Transcribed page contents:
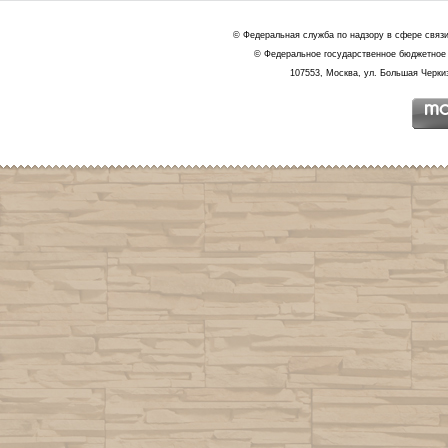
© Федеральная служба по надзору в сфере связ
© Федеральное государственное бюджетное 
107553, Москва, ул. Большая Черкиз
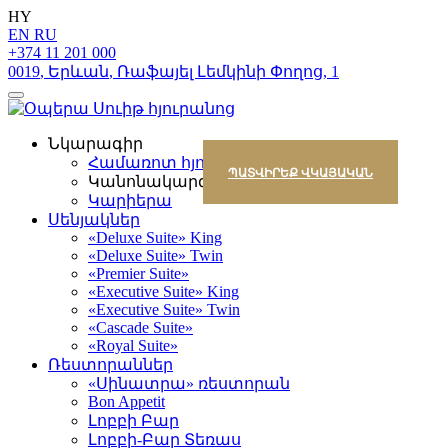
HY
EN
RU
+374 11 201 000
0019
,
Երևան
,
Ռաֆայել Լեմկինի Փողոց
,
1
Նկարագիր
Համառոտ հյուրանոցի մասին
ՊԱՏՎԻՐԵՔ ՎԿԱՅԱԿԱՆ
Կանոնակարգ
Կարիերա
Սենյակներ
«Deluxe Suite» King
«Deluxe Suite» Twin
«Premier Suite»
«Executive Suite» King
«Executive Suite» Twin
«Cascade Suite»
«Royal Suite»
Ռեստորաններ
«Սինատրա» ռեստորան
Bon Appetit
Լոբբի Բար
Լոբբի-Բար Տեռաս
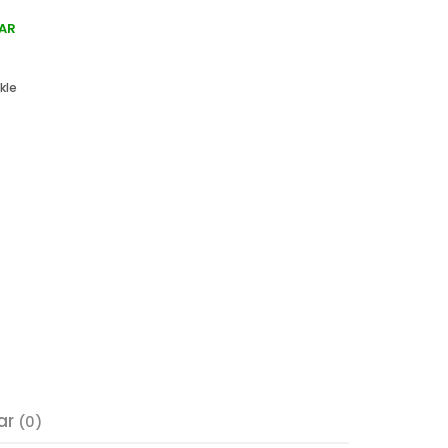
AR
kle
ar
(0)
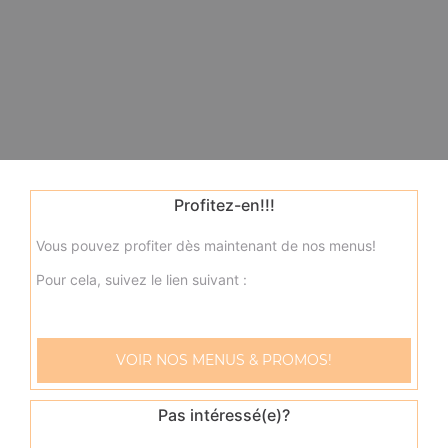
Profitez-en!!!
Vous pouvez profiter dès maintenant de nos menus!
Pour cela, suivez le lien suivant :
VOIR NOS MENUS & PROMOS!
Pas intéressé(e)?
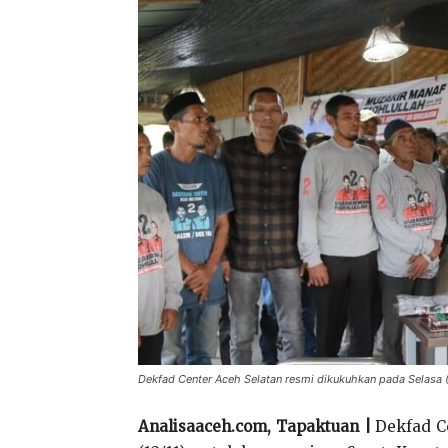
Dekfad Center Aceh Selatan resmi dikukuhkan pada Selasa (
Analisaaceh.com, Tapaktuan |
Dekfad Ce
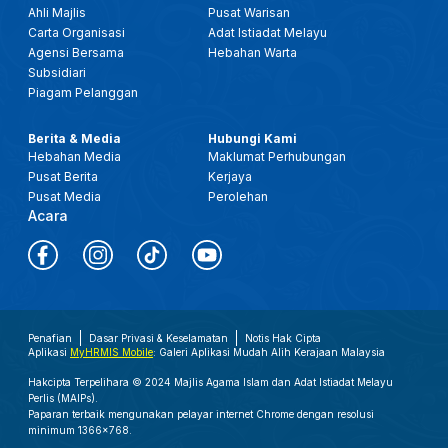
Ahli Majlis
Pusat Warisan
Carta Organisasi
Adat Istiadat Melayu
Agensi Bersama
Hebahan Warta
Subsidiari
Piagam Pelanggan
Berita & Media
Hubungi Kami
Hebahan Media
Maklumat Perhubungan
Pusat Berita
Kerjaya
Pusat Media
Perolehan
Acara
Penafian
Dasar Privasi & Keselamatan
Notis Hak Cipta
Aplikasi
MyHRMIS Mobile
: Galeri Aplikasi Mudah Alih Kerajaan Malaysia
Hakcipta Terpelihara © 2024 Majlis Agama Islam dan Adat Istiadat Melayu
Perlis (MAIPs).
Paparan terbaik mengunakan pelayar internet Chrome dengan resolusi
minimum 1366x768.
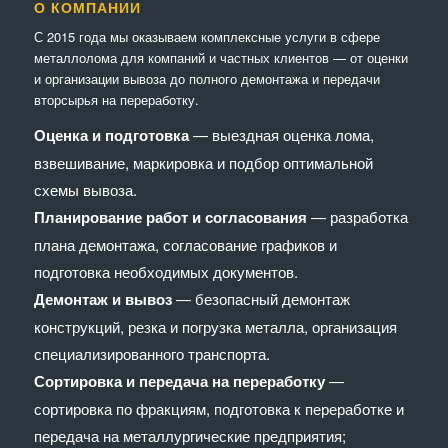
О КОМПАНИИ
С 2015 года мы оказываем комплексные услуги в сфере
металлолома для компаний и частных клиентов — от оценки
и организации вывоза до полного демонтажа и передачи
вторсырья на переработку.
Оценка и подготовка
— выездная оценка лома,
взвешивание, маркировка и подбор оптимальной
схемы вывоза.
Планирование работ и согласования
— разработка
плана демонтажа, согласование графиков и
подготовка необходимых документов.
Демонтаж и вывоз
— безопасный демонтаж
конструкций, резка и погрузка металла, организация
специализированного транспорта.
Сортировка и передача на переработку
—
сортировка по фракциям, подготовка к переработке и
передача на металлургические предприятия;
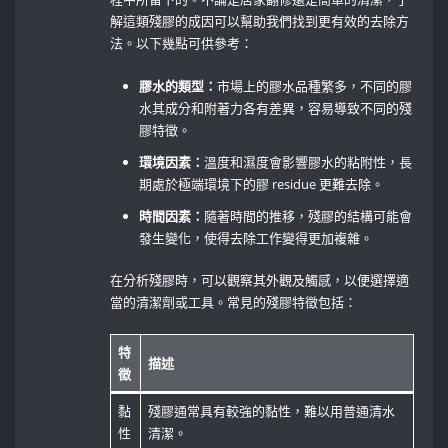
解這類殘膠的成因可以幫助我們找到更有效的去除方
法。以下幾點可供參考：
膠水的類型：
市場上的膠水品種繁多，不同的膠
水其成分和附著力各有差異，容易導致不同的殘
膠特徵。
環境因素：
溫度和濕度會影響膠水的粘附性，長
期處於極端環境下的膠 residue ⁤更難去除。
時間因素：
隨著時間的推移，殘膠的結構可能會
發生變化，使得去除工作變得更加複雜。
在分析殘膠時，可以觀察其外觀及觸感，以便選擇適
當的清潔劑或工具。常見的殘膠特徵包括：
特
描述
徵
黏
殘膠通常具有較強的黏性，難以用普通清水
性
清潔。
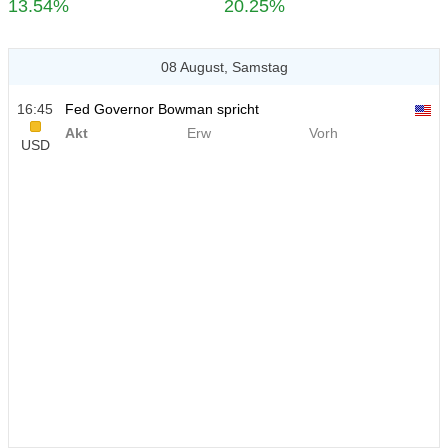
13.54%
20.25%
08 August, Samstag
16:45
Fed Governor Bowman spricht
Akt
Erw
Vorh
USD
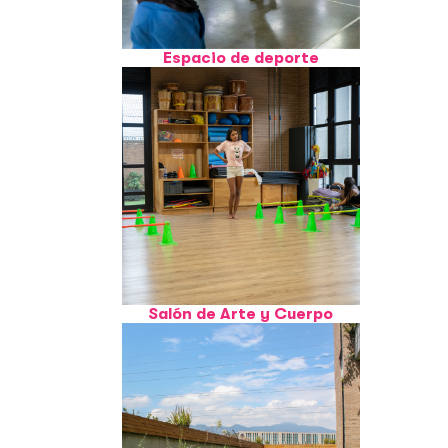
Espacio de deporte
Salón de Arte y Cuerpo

--

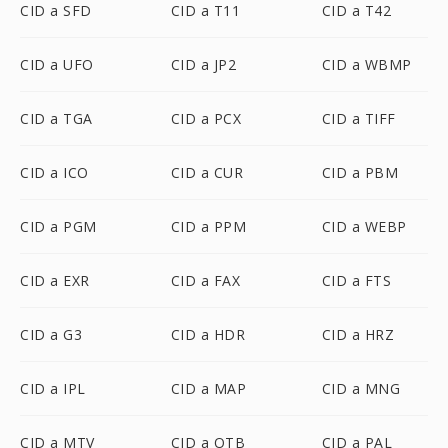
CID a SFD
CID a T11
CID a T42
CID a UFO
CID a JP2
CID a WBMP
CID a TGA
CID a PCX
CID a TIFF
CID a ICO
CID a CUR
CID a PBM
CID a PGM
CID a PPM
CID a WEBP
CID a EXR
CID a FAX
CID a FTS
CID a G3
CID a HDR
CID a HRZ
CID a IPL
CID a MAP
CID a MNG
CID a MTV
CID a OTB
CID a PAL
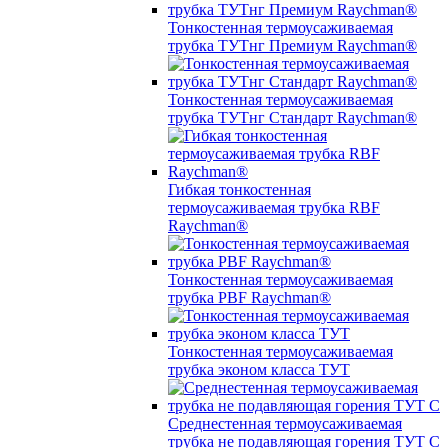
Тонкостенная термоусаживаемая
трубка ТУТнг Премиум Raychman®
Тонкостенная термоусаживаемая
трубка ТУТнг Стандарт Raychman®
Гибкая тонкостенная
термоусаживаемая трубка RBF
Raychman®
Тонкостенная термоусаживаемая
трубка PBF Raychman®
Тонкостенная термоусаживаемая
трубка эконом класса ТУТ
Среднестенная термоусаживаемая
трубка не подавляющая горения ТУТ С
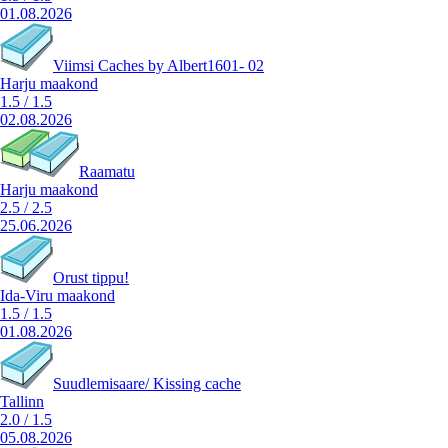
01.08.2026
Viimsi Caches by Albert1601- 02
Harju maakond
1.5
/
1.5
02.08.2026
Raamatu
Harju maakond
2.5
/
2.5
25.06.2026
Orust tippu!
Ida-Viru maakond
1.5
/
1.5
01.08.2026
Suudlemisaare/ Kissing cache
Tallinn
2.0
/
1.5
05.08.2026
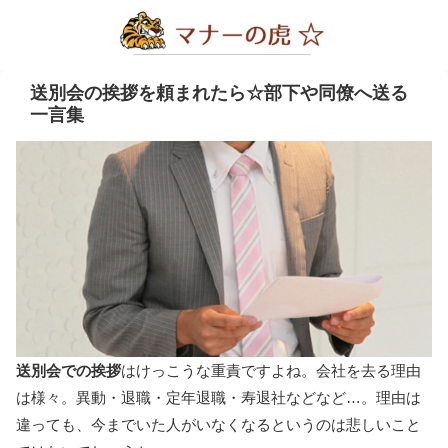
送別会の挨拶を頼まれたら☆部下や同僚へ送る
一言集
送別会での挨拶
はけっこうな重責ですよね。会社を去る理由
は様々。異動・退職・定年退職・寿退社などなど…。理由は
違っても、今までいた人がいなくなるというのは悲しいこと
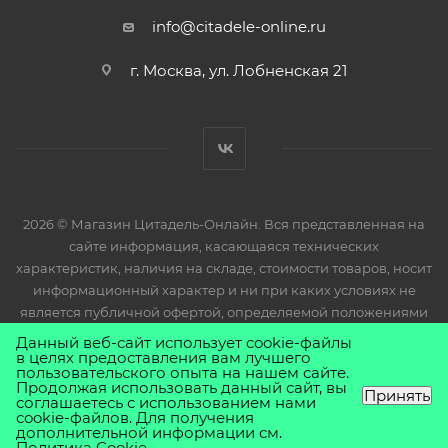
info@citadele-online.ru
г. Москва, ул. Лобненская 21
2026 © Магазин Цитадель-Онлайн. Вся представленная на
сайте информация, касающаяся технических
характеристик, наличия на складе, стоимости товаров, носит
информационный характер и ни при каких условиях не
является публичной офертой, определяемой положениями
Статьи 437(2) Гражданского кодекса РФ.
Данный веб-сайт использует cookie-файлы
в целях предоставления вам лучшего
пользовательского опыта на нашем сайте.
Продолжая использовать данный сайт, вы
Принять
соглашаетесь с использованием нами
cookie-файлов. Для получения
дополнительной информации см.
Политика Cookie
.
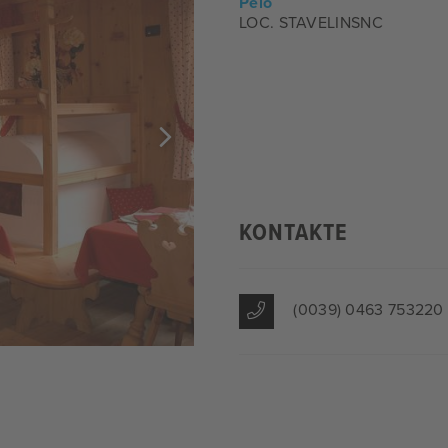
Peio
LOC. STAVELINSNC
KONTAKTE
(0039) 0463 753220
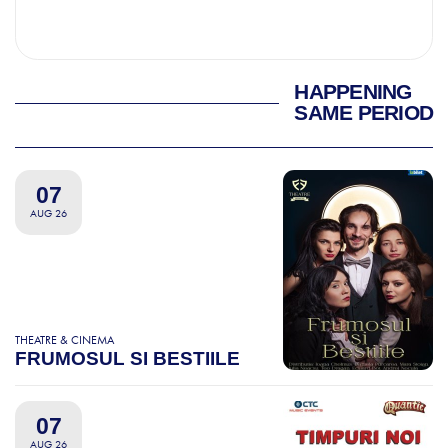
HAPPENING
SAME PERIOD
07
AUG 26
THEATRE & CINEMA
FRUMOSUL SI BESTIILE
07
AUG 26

* * *

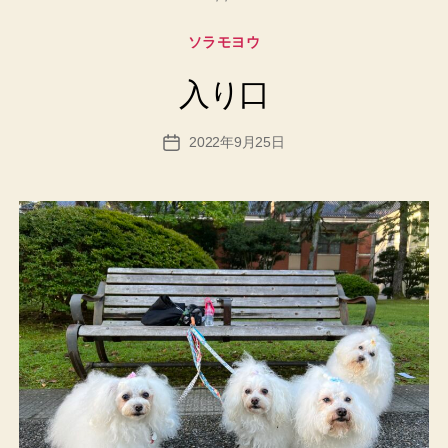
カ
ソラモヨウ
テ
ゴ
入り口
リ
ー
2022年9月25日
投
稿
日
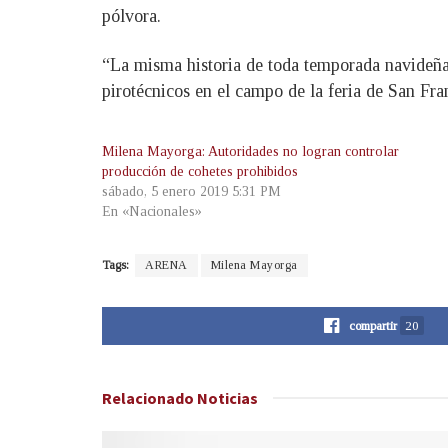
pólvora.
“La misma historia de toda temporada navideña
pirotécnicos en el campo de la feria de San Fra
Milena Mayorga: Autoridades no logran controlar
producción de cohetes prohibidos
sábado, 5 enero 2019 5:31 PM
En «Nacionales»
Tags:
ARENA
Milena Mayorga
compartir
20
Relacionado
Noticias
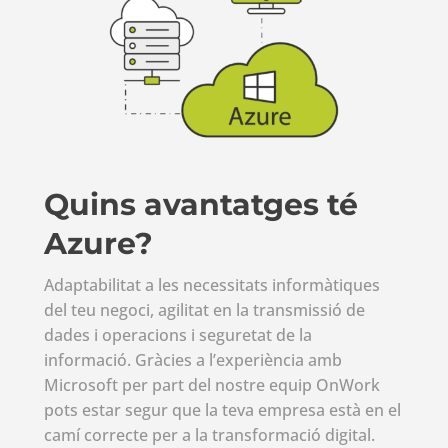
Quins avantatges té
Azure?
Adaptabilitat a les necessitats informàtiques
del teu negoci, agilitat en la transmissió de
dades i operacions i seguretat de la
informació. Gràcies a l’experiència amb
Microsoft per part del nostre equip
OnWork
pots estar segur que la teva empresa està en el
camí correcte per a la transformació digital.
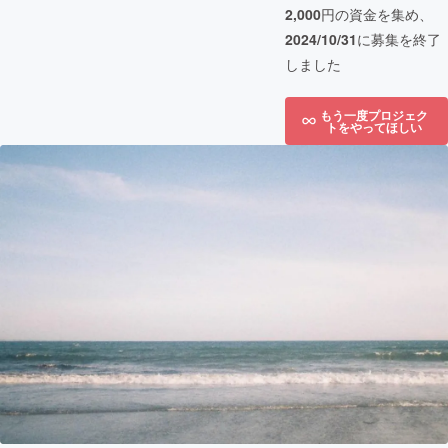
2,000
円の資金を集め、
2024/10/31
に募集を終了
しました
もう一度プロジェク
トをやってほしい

» **Job item**
Above are some records; quote exactly and only the lines that begin at the line containing "в сфере связ" and stop after the line containing "Hebahan Warta", leaving out the pictures.

» **Exercise result**
© Федеральная служба по надзору в сфере связ
© Федеральное государственное бюджетное 
107553, Москва, ул. Большая Черкиз
HY
EN
RU
+374 11 201 000
0019
,
Երևան
,
Ռաֆայել Լեմկինի Փողոց
,
1
Նկարագիր
Համառոտ հյուրանոցի մասին
ՊԱՏՎԻՐԵՔ ՎԿԱՅԱԿԱՆ
Կանոնակարգ
Կարիերա
Սենյակներ
«Deluxe Suite» King
«Deluxe Suite» Twin
«Premier Suite»
«Executive Suite» King
«Executive Suite» Twin
«Cascade Suite»
«Royal Suite»
Ռեստորաններ
«Սինատրա» ռեստորան
Bon Appetit
Լոբբի Բար
Լոբբի-Բար Տեռաս
AR
kle
ar
(0)
Profitez-en!!!
Vous pouvez profiter dès maintenant de nos menus!
Pour cela, suivez le lien suivant :
VOIR NOS MENUS & PROMOS!
Pas intéressé(e)?
Dekfad Center Aceh Selatan resmi dikukuhkan pada Selasa (
Analisaaceh.com, Tapaktuan |
Dekfad Ce
Ahli Majlis
Pusat Warisan
Carta Organisasi
Adat Istiadat Melayu
Agensi Bersama
Hebahan Warta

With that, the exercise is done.